Induveca wrote:Lastly the most sickening portion of coverage today was Belgium's coverage of US CNN's attempt to "shock" the public with a "default" countdown 24/7. Their message was this isn't a game and impacts all world currencies. Irresponsible and childish not only in government but US media as well.
Like it or not, Obama.....as a leader/face of a governmental institution is labeled a monumental failure globally.
It was not the US attempting the shock the world, it was a wing nut joke political party doing it. They did it once before as well. The other side outlining the impact of this nonsense and specifically say it wouldn't just hurt the US, but all the world.
Your claim that Obama is viewed as a failure globally is a total joke and more propaganda. You discredit yourself again.

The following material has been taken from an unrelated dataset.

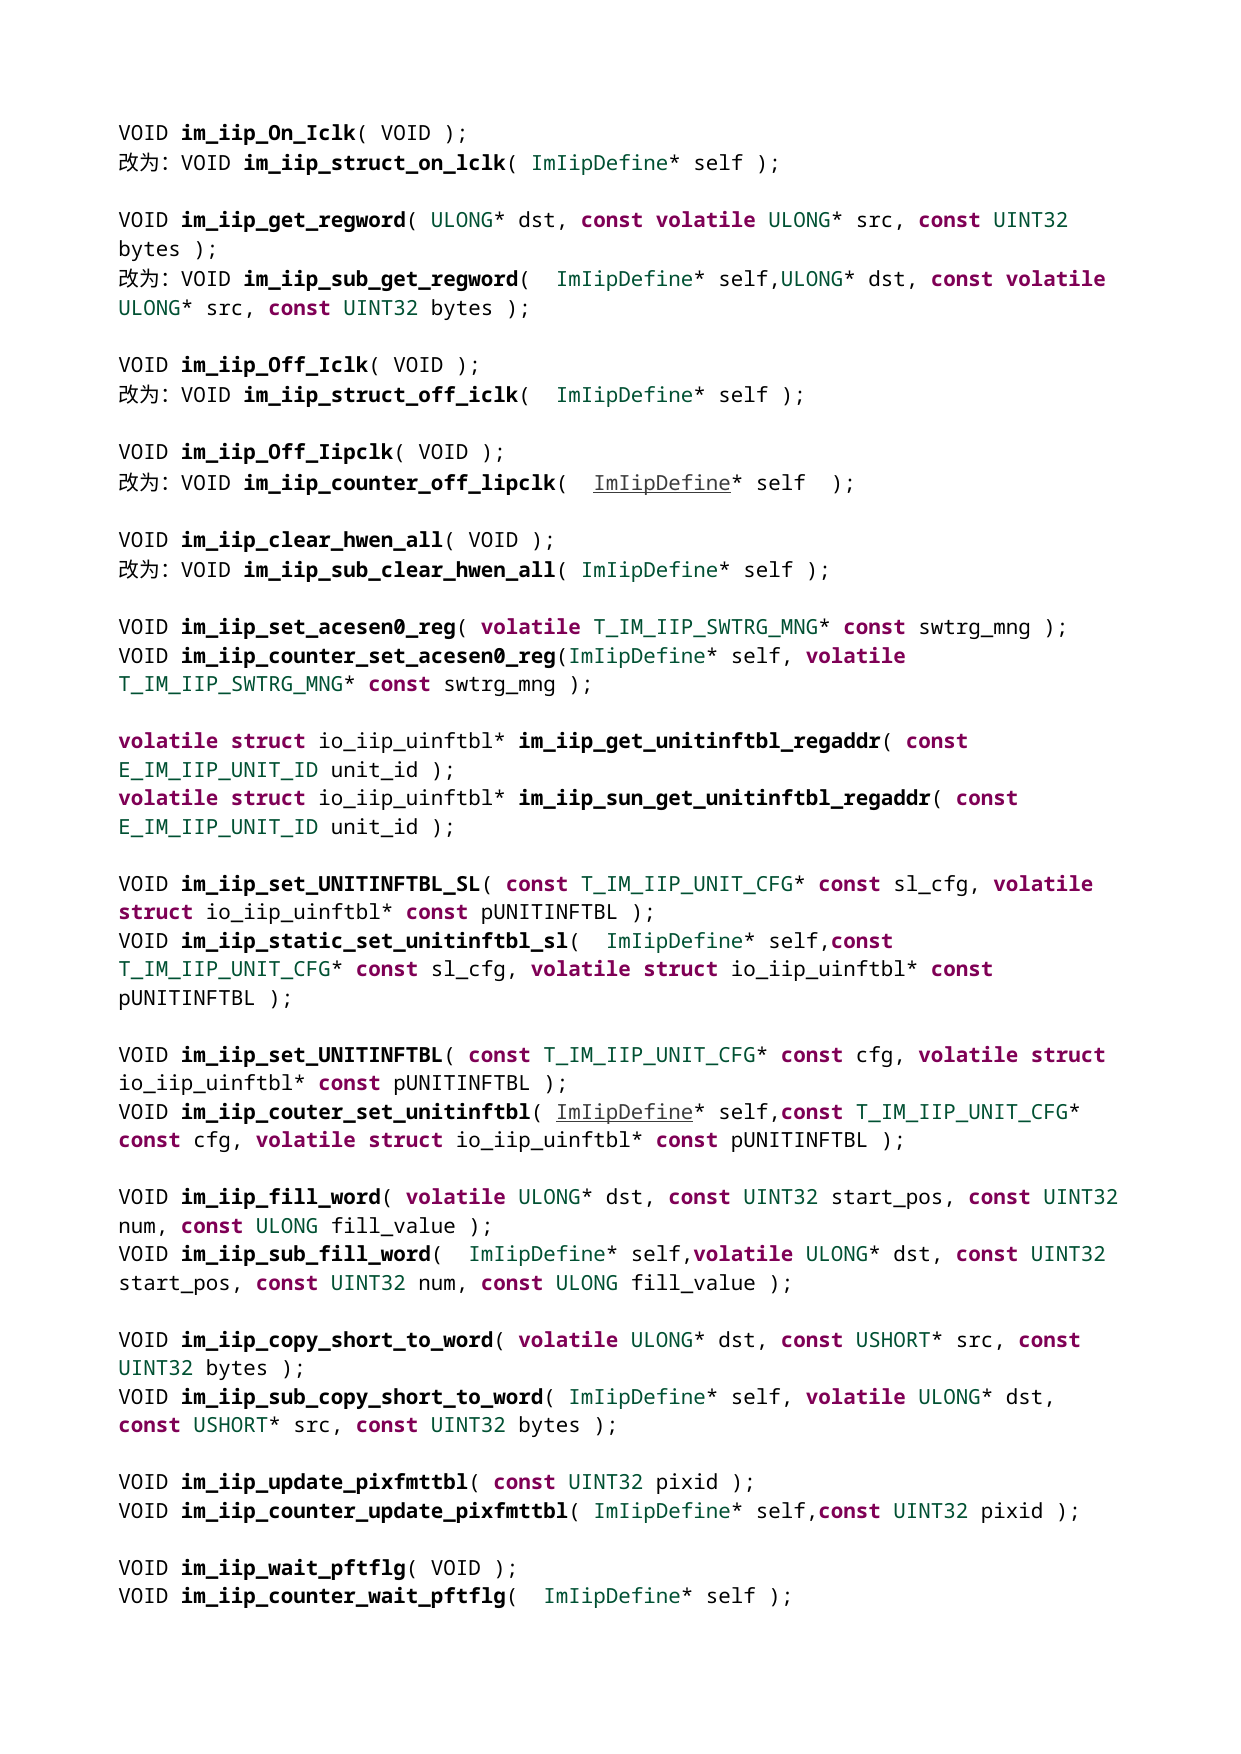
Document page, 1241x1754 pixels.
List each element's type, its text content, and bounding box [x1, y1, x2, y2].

The person and party that was a failure was Bush, his cronies like Darth Channey, and the Rs that feel in line with him.
http://globalpublicsquare.blogs.cnn.com ... -or-obama/
Europeans have had a four-year love affair with Barack Obama: 87 percent of Germans, 86 percent of French and 80 percent of the British have confidence in Obama, according to a 2012 poll by the Pew Research Center’s Global Attitudes project. In each case this is higher than public confidence in their own national leader. And 92 percent of the French, 89 percent of the Germans and 73 percent of the British want Obama reelected.

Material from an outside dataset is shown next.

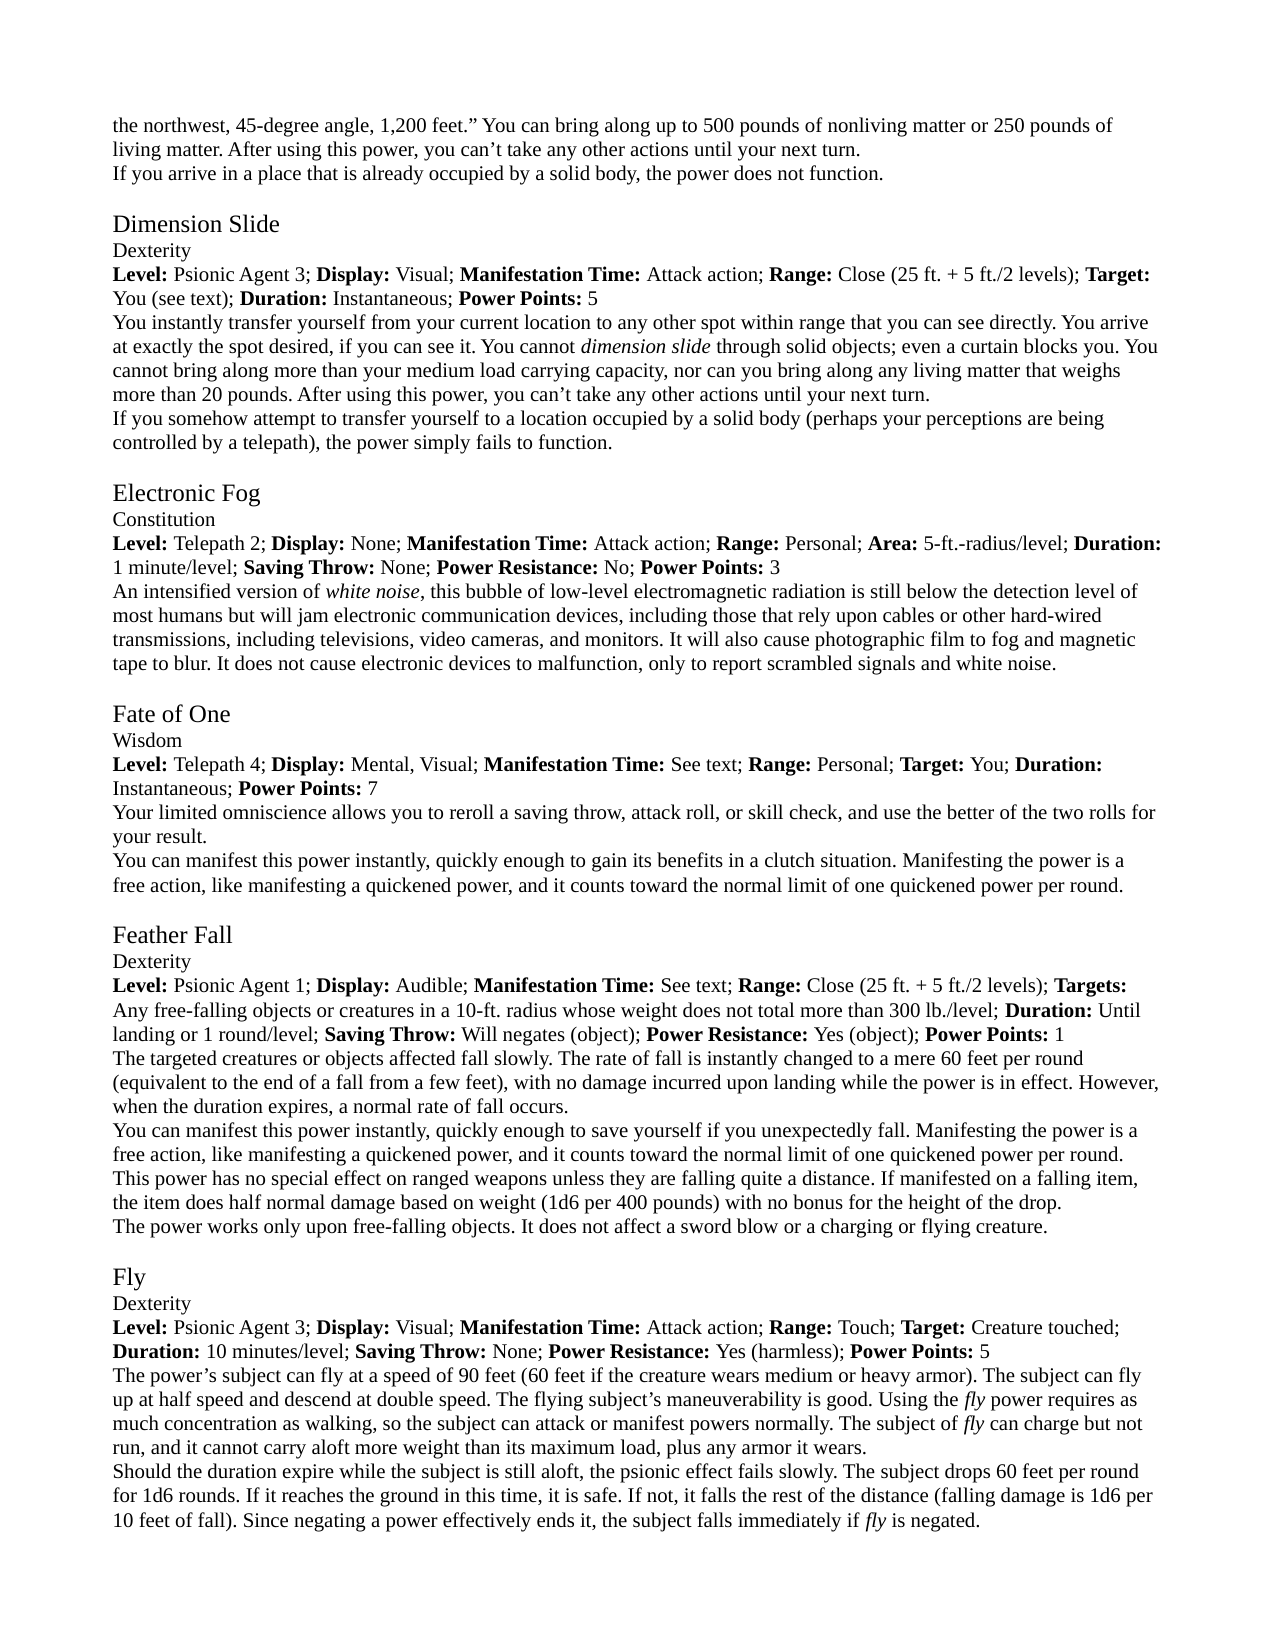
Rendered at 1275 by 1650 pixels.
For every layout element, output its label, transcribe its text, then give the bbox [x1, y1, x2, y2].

In the long run, if Romney wins, none of this may matter, as Europeans get to know him. But, in the short run, it could matter. A 2005 Pew Research Center survey found that in Britain, France, Germany, Spain and the Netherlands, strong majorities said the 2004 re-election of George W. Bush led them to have a less favorable opinion of the United States. A newly-elected Romney administration may have to contend with a similar European reaction if the popular Obama is defeated in what will come to a surprise to many of them.